Die zulässige Erinnerung ist in vollem Umfang begründet. Die Fotokopiekosten waren notwendig. Die Kammer konnte aus dem Beschluss des Urkundsbeamten der Geschäftsstelle nicht nachvollziehen, aus welchen Gründen die Absetzungen im einzelnen erfolgt sind. Sowohl der Urkundsbeamte der Geschäftsstelle als auch der Bezirksrevisor verkennen bei ihrer Auffassung, dass dem Erinnerungsführer bei der Fertigung von Ablichtungen ein Ermessensspielraum zusteht und es sich bei den hier relevanten Auslagen nicht um unnötige, ersichtlich vermeidbare Kosten handelte (vgl.

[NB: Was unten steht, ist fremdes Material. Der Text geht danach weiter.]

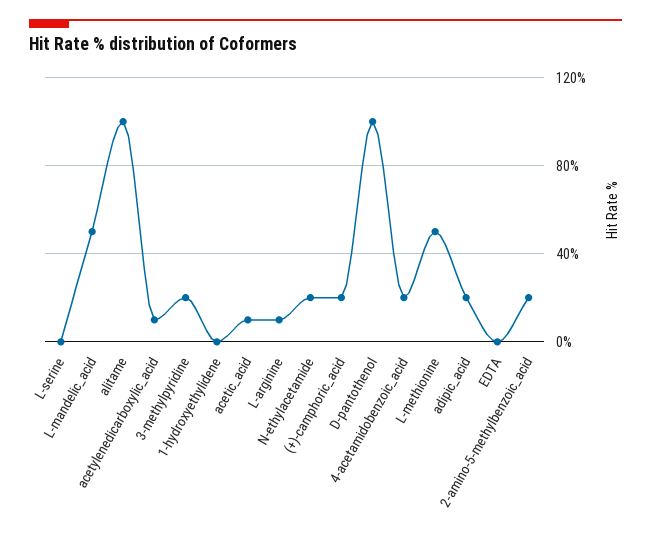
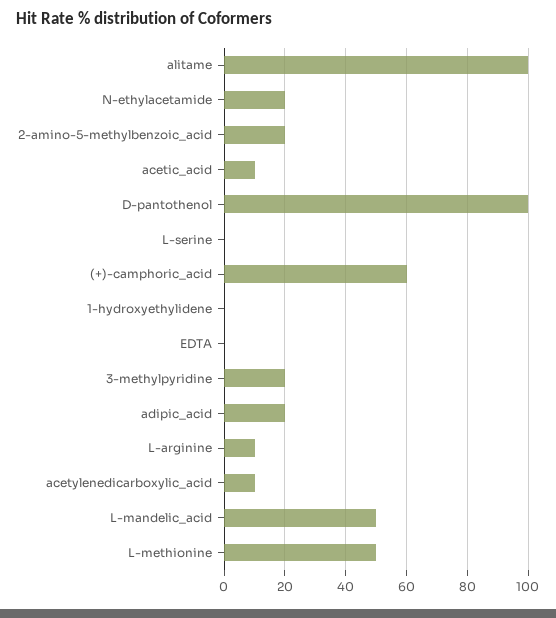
  {
    "L-serine": 0,
    "L-mandelic_acid": 50,
    "alitame": 100,
    "acetylenedicarboxylic_acid": 10,
    "3-methylpyridine": 20,
    "1-hydroxyethylidene": 0,
    "acetic_acid": 10,
    "L-arginine": 10,
    "N-ethylacetamide": 20,
-   "(+)-camphoric_acid": 20,
+   "(+)-camphoric_acid": 60,
    "D-pantothenol": 100,
-   "4-acetamidobenzoic_acid": 20,
    "L-methionine": 50,
    "adipic_acid": 20,
    "EDTA": 0,
    "2-amino-5-methylbenzoic_acid": 20
  }

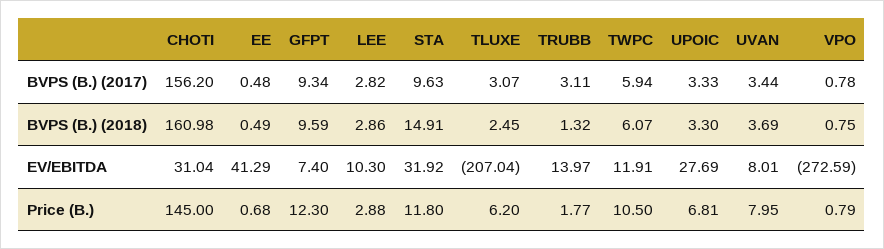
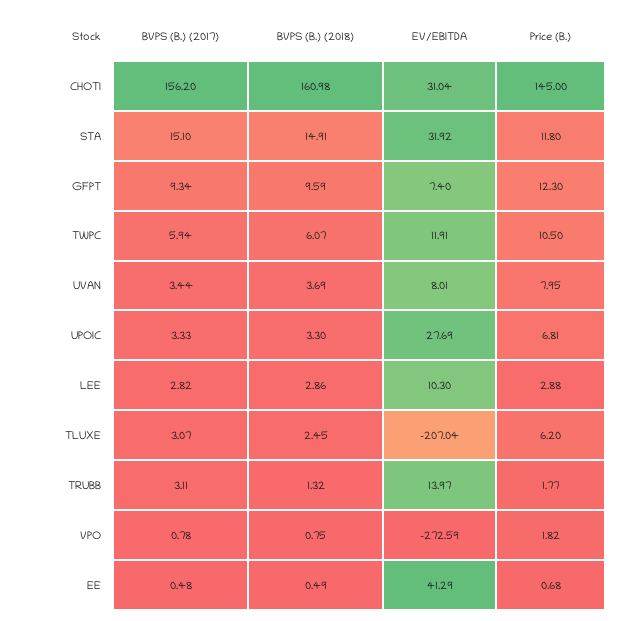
  {
    "CHOTI": {
      "BVPS (B.) (2017)": 156.2,
      "BVPS (B.) (2018)": 160.98,
      "EV/EBITDA": 31.04,
      "Price (B.)": 145
    },
    "EE": {
      "BVPS (B.) (2017)": 0.48,
      "BVPS (B.) (2018)": 0.49,
      "EV/EBITDA": 41.29,
      "Price (B.)": 0.68
    },
    "GFPT": {
      "BVPS (B.) (2017)": 9.34,
      "BVPS (B.) (2018)": 9.59,
      "EV/EBITDA": 7.4,
      "Price (B.)": 12.3
    },
    "LEE": {
      "BVPS (B.) (2017)": 2.82,
      "BVPS (B.) (2018)": 2.86,
      "EV/EBITDA": 10.3,
      "Price (B.)": 2.88
    },
    "STA": {
-     "BVPS (B.) (2017)": 9.63,
+     "BVPS (B.) (2017)": 15.1,
      "BVPS (B.) (2018)": 14.91,
      "EV/EBITDA": 31.92,
      "Price (B.)": 11.8
    },
    "TLUXE": {
      "BVPS (B.) (2017)": 3.07,
      "BVPS (B.) (2018)": 2.45,
      "EV/EBITDA": -207.04,
      "Price (B.)": 6.2
    },
    "TRUBB": {
      "BVPS (B.) (2017)": 3.11,
      "BVPS (B.) (2018)": 1.32,
      "EV/EBITDA": 13.97,
      "Price (B.)": 1.77
    },
    "TWPC": {
      "BVPS (B.) (2017)": 5.94,
      "BVPS (B.) (2018)": 6.07,
      "EV/EBITDA": 11.91,
      "Price (B.)": 10.5
    },
    "UPOIC": {
      "BVPS (B.) (2017)": 3.33,
      "BVPS (B.) (2018)": 3.3,
      "EV/EBITDA": 27.69,
      "Price (B.)": 6.81
    },
    "UVAN": {
      "BVPS (B.) (2017)": 3.44,
      "BVPS (B.) (2018)": 3.69,
      "EV/EBITDA": 8.01,
      "Price (B.)": 7.95
    },
    "VPO": {
      "BVPS (B.) (2017)": 0.78,
      "BVPS (B.) (2018)": 0.75,
      "EV/EBITDA": -272.59,
-     "Price (B.)": 0.79
+     "Price (B.)": 1.82
    }
  }

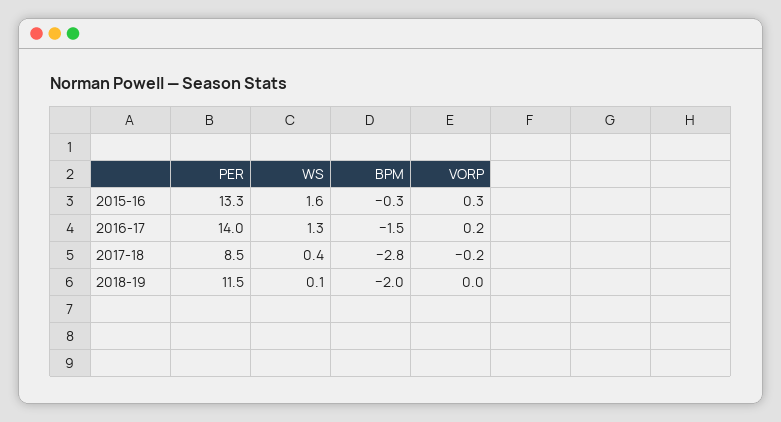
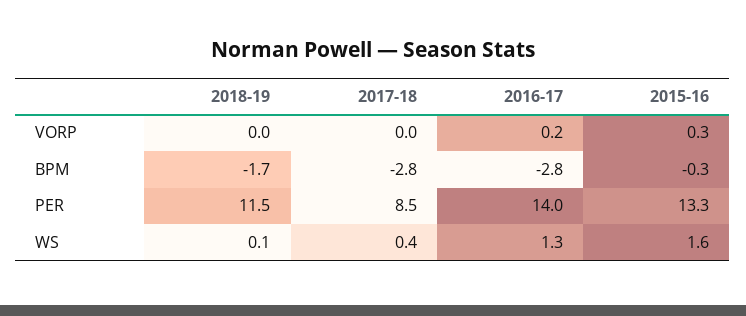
  {
    "PER": {
      "2015-16": 13.3,
      "2016-17": 14,
      "2017-18": 8.5,
      "2018-19": 11.5
    },
    "WS": {
      "2015-16": 1.6,
      "2016-17": 1.3,
      "2017-18": 0.4,
      "2018-19": 0.1
    },
    "BPM": {
      "2015-16": -0.3,
-     "2016-17": -1.5,
+     "2016-17": -2.8,
      "2017-18": -2.8,
-     "2018-19": -2
+     "2018-19": -1.7
    },
    "VORP": {
      "2015-16": 0.3,
      "2016-17": 0.2,
-     "2017-18": -0.2,
+     "2017-18": 0,
      "2018-19": 0
    }
  }

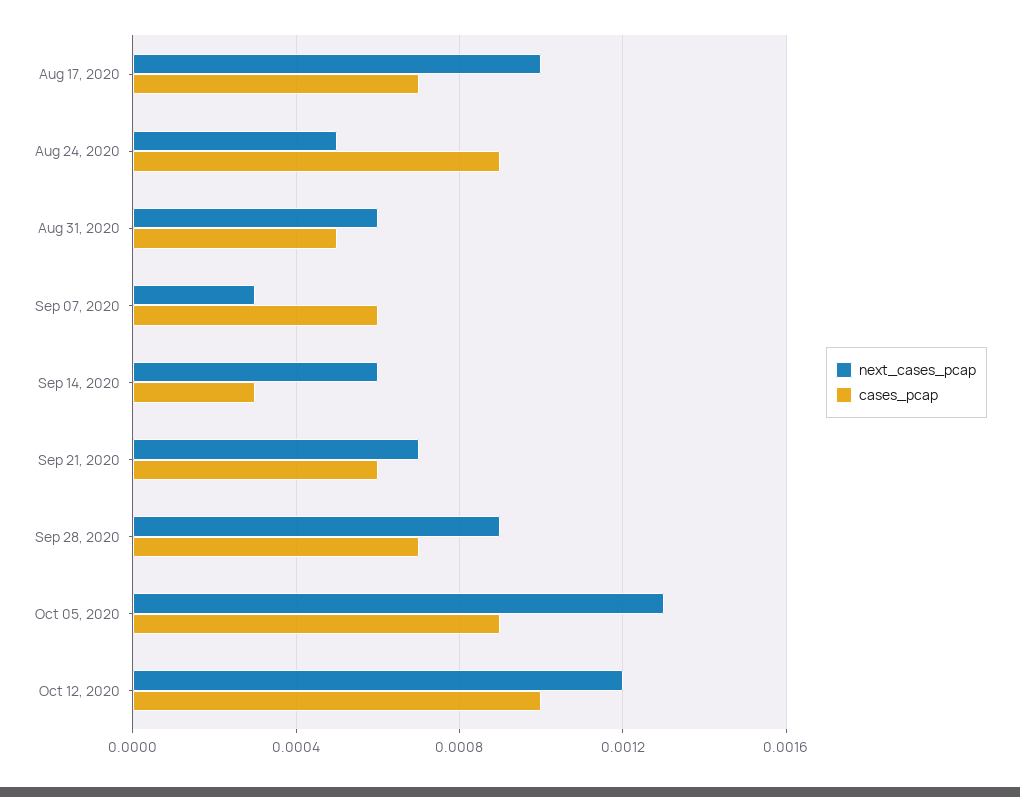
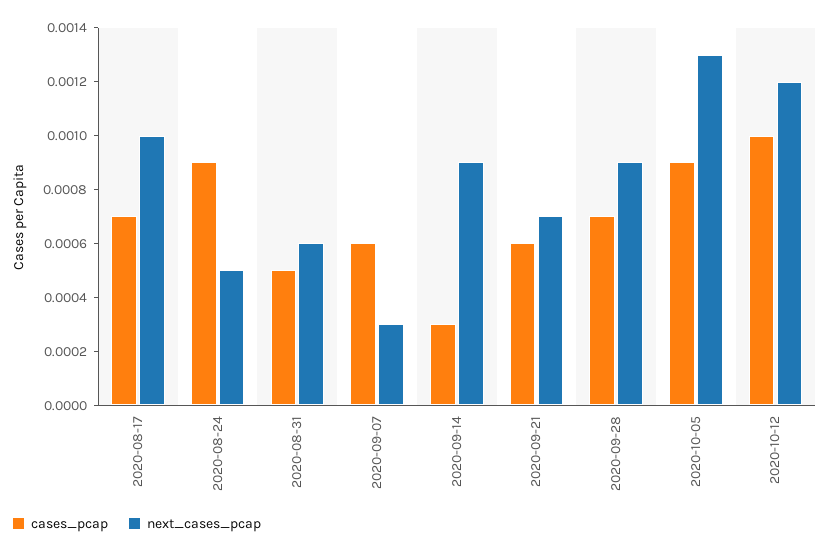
  {
    "next_cases_pcap": {
      "Aug 17, 2020": 0.001,
      "Aug 24, 2020": 0.0005,
      "Aug 31, 2020": 0.0006,
      "Sep 07, 2020": 0.0003,
-     "Sep 14, 2020": 0.0006,
+     "Sep 14, 2020": 0.0009,
      "Sep 21, 2020": 0.0007,
      "Sep 28, 2020": 0.0009,
      "Oct 05, 2020": 0.0013,
      "Oct 12, 2020": 0.0012
    },
    "cases_pcap": {
      "Aug 17, 2020": 0.0007,
      "Aug 24, 2020": 0.0009,
      "Aug 31, 2020": 0.0005,
      "Sep 07, 2020": 0.0006,
      "Sep 14, 2020": 0.0003,
      "Sep 21, 2020": 0.0006,
      "Sep 28, 2020": 0.0007,
      "Oct 05, 2020": 0.0009,
      "Oct 12, 2020": 0.001
    }
  }

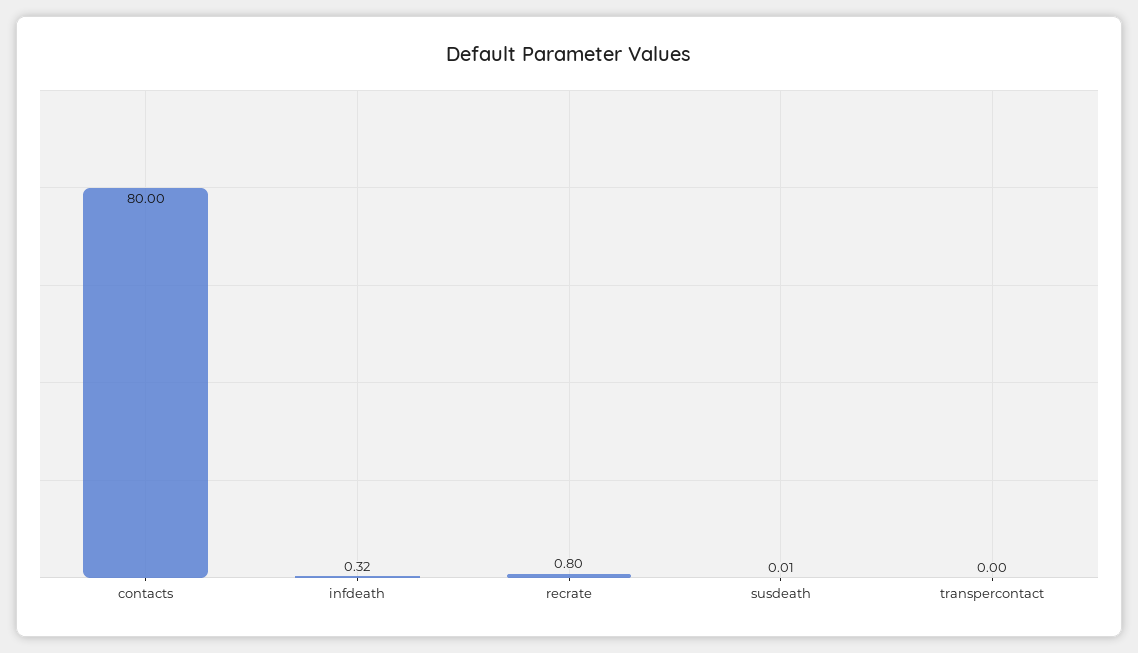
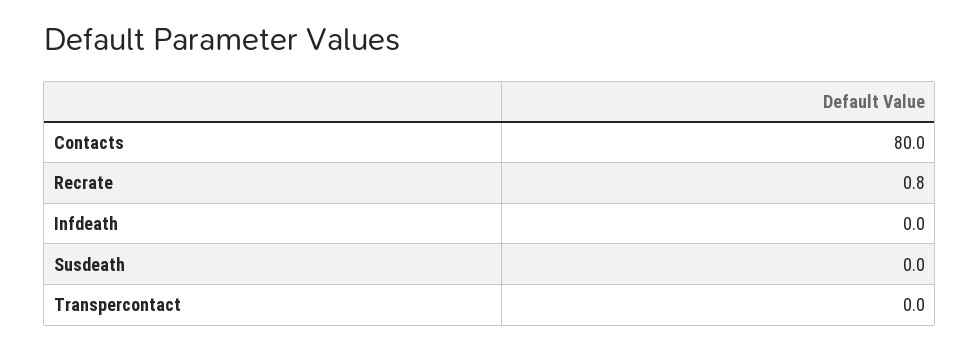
  {
    "contacts": 80,
-   "infdeath": 0.32,
+   "infdeath": 0,
    "recrate": 0.8,
    "susdeath": 0.01,
    "transpercontact": 0
  }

OLG Oldenburg, Beschluss vom 28.12.2006 (1 W 88/06), ähnlich SG Lüneburg, 12. Kammer, S 12 SF 201/09 E), wonach grundsätzlich die Ablichtung der ersten fünfzig Seiten ohne weitere Prüfung der Erforderlichkeit als erstattungsfähig anzusehen sind). Die 18. Kammer schließt sich den in der Rechtsprechung dazu entwickelten Grundsätzen an. Inwieweit Fotokopien zur sachgemäßen Bearbeitung der Rechts geboten sind, bestimmt sich dabei nicht etwa nach der subjektiven Auffassung des Rechtsanwalts, sondern nach der allgemeinen Verkehrsanschauung im Prozessrechtsverkehr. Dabei ist die Eigenverantwortlichkeit des Prozessbevollmächtigten für die Prozessführung zu berücksichtigen, eine kleinliche Handhabung bei der erforderlichen Glaubhaftmachung der Entstehung der Kosten und ihrer Notwendigkeit ist im Hinblick auf die Entwicklung des gegenwärtigen Rechtsverkehrs zu vermeiden (vgl. OVG Nordrhein-Westfalen, Beschluss vom 18.10.2006, 7 E 1339/05, Beschluss des VG Stuttgart vom 03.04.2009, 6 K 1058/09). Nach diesem Maßstab verbietet sich die im vorliegenden Fall vom Urkundsbeamten vorgenommene Differenzierung, abgesehen, dass Ablichtungen von Arbeitsverträgen im Rentenverfahren für die Bestimmung des bisherigen Berufs und der durch diese Tätigkeiten vermittelten Kenntnisse und Fertigkeiten von Bedeutung sein können.
Der Beschluss ist endgültig (§§ 56 Abs 2, 33 Abs 3 RVG).